* _Dataset entries_

*** Block opens ***

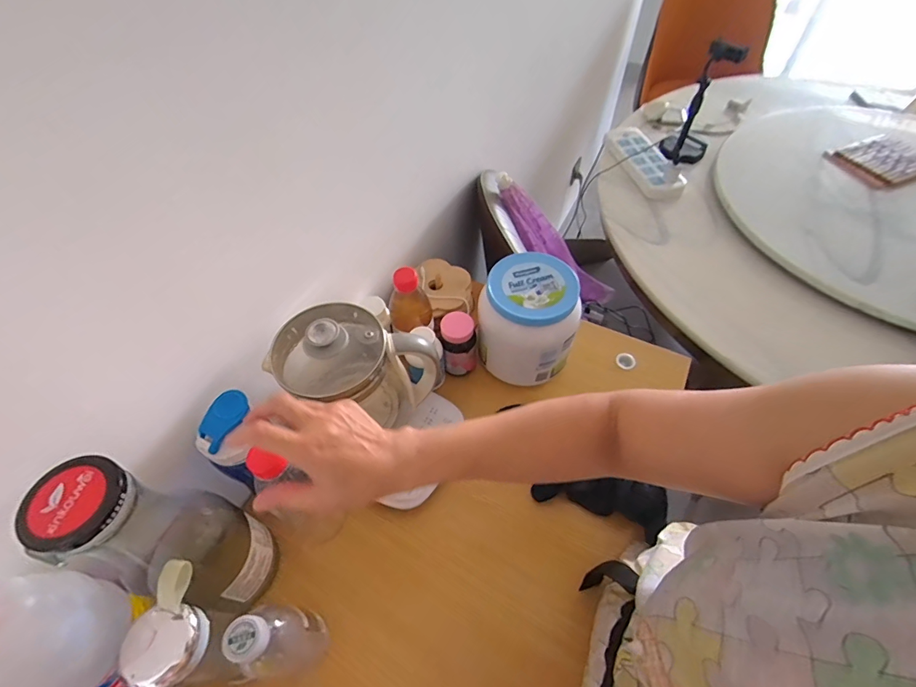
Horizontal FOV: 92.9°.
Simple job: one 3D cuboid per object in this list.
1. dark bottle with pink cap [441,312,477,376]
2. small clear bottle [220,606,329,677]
[{"bbox_3d":[0.002,0.003,0.656,0.052,0.105,0.050,-2,54,1],"label":"dark bottle with pink cap"},{"bbox_3d":[-0.165,0.286,0.420,0.042,0.160,0.053,-10,55,-5],"label":"small clear bottle"}]

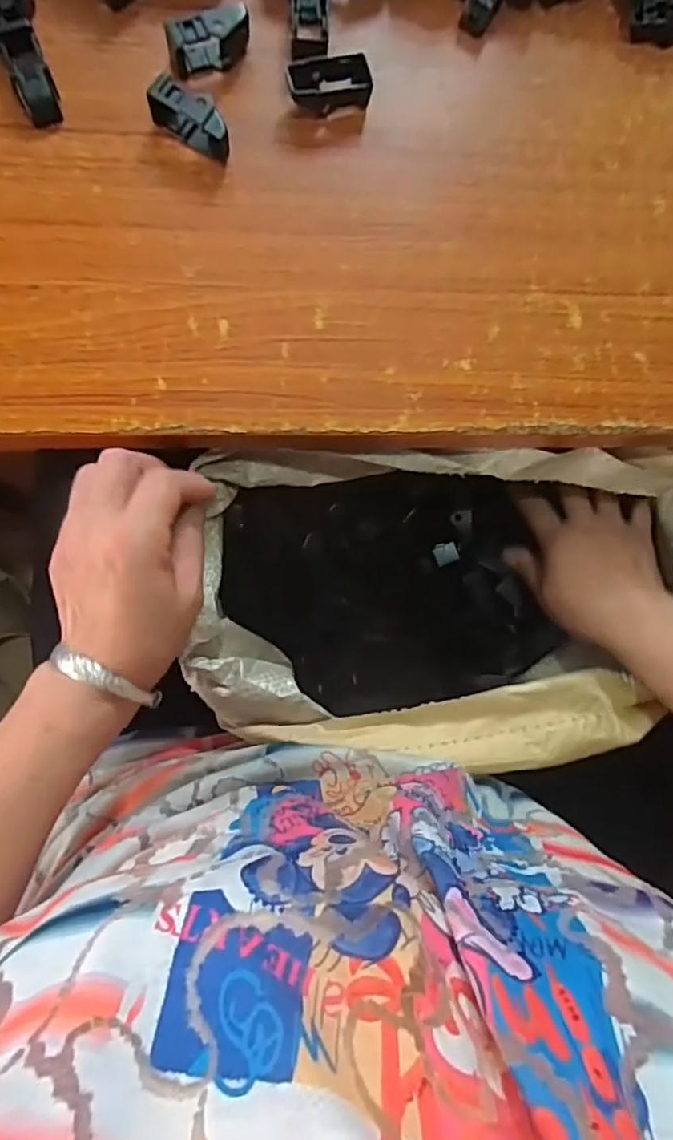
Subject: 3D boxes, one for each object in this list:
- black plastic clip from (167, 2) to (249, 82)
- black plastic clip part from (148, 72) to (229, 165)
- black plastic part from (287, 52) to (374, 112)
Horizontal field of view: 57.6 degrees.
[{"bbox_3d":[-0.075,-0.314,0.364,0.051,0.028,0.018,-23,88,-7],"label":"black plastic clip"},{"bbox_3d":[-0.082,-0.262,0.356,0.049,0.021,0.019,31,83,-2],"label":"black plastic clip part"},{"bbox_3d":[-0.004,-0.289,0.364,0.049,0.022,0.020,-9,86,-6],"label":"black plastic part"}]

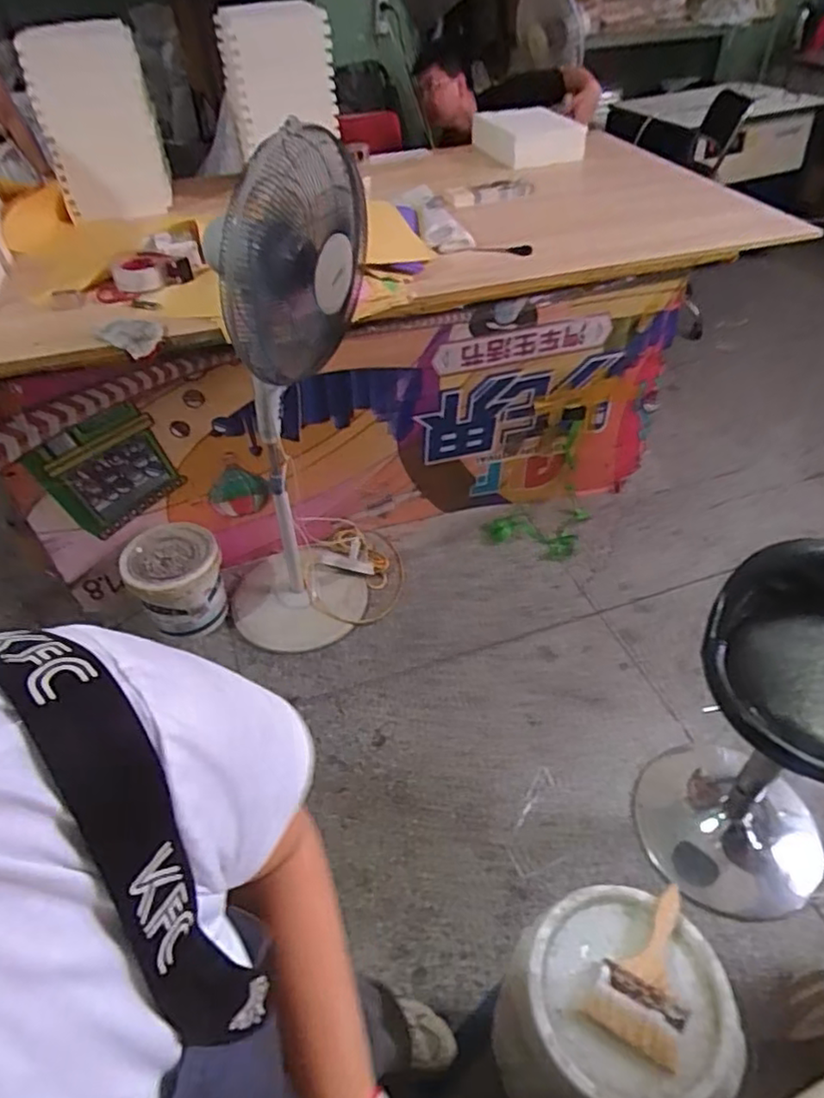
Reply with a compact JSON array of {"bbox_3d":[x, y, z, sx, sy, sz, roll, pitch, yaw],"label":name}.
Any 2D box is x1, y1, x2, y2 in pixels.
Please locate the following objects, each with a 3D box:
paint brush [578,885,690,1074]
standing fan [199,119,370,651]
[{"bbox_3d":[0.302,0.522,0.818,0.104,0.021,0.184,24,50,25],"label":"paint brush"},{"bbox_3d":[-0.279,-0.282,1.522,0.418,1.172,0.339,-6,44,-3],"label":"standing fan"}]

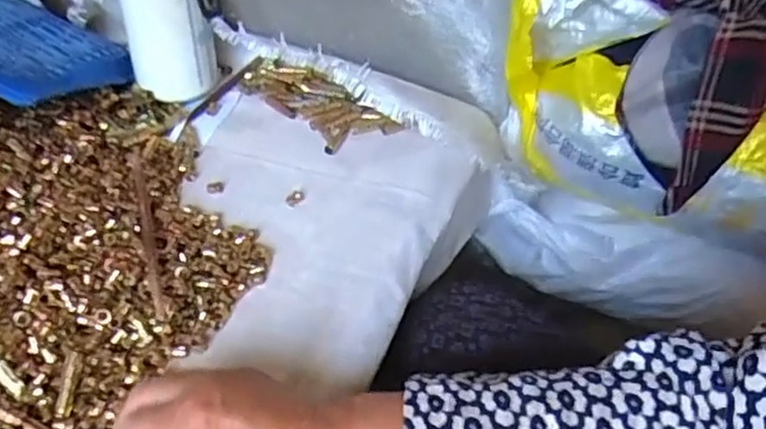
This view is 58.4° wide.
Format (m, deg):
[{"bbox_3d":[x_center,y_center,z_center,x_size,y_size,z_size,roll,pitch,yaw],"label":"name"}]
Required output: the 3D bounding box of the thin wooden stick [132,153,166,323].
[{"bbox_3d":[-0.174,0.007,0.503,0.008,0.013,0.174,-16,47,-11],"label":"thin wooden stick"}]

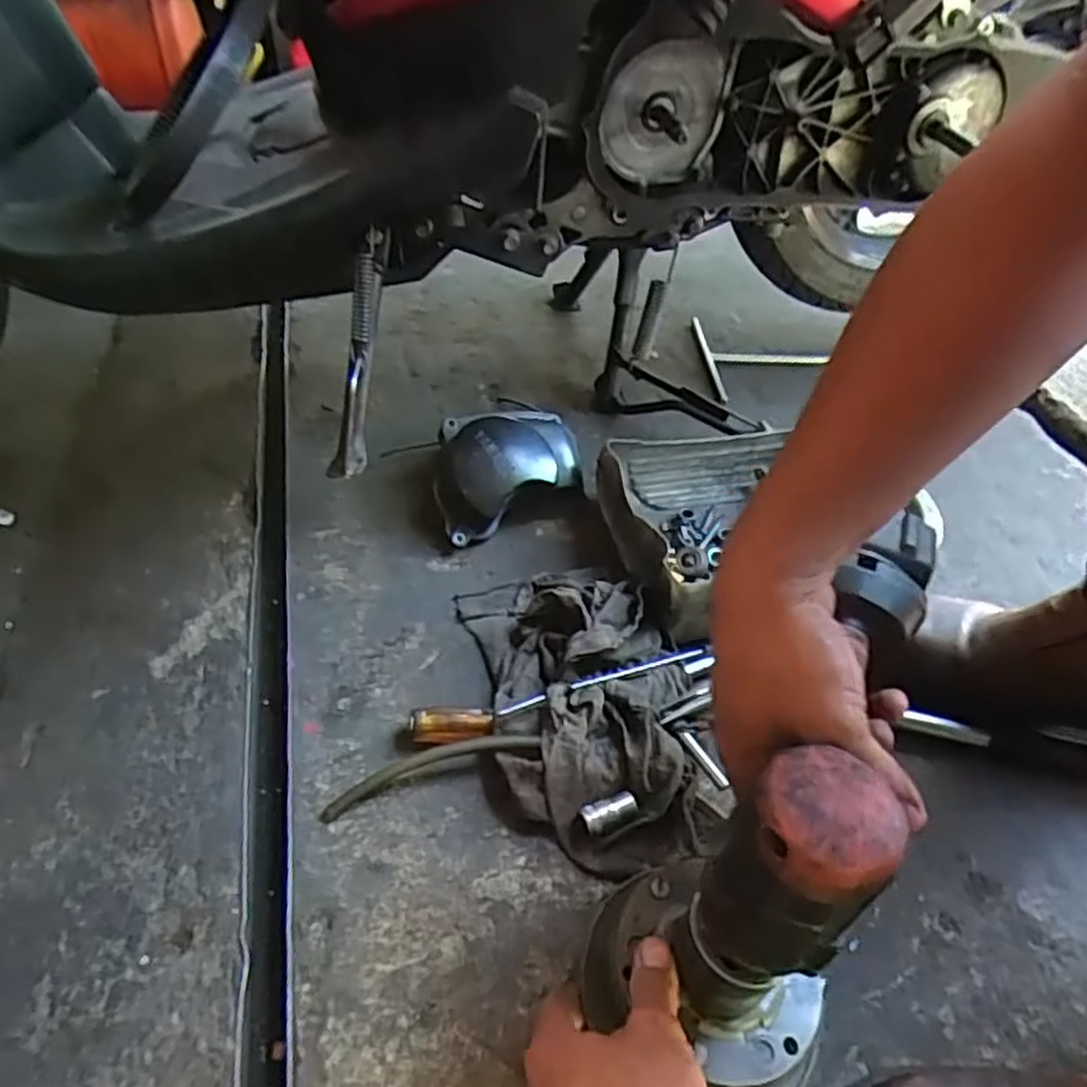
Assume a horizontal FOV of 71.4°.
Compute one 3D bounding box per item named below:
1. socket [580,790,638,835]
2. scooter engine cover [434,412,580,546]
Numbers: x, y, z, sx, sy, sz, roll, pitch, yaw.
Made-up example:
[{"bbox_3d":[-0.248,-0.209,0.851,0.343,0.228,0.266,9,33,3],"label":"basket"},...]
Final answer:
[{"bbox_3d":[0.047,0.187,0.525,0.040,0.016,0.022,-16,48,-20],"label":"socket"},{"bbox_3d":[-0.033,-0.067,0.737,0.144,0.079,0.122,-8,46,-10],"label":"scooter engine cover"}]

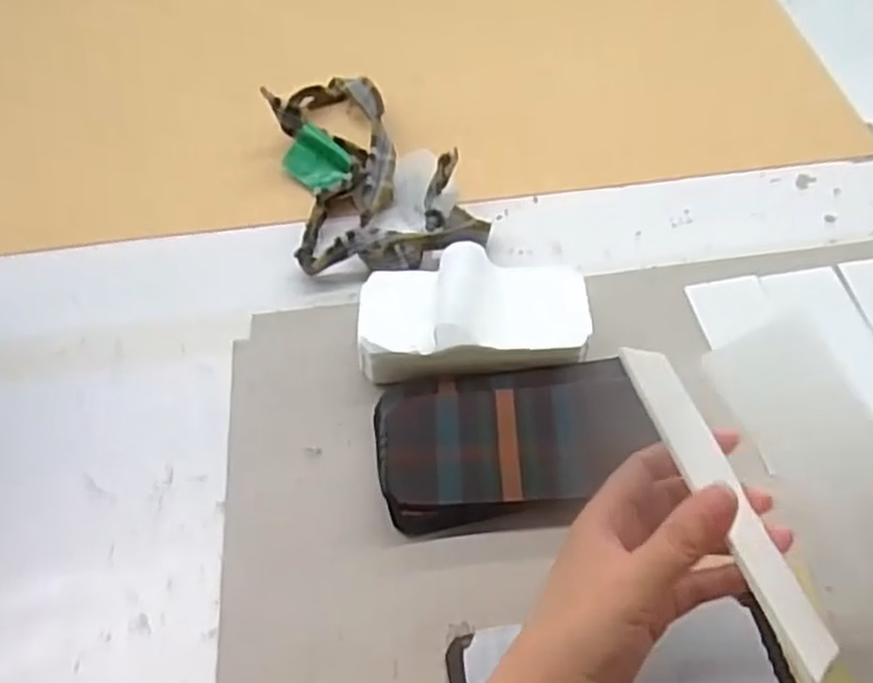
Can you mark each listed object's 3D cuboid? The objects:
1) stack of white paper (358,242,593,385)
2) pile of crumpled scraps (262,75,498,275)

*** Block closes ***

* _Assignment_
In the records above, how many lines hold the string "pitch"? Reply with only the number.

* _The completed task_
3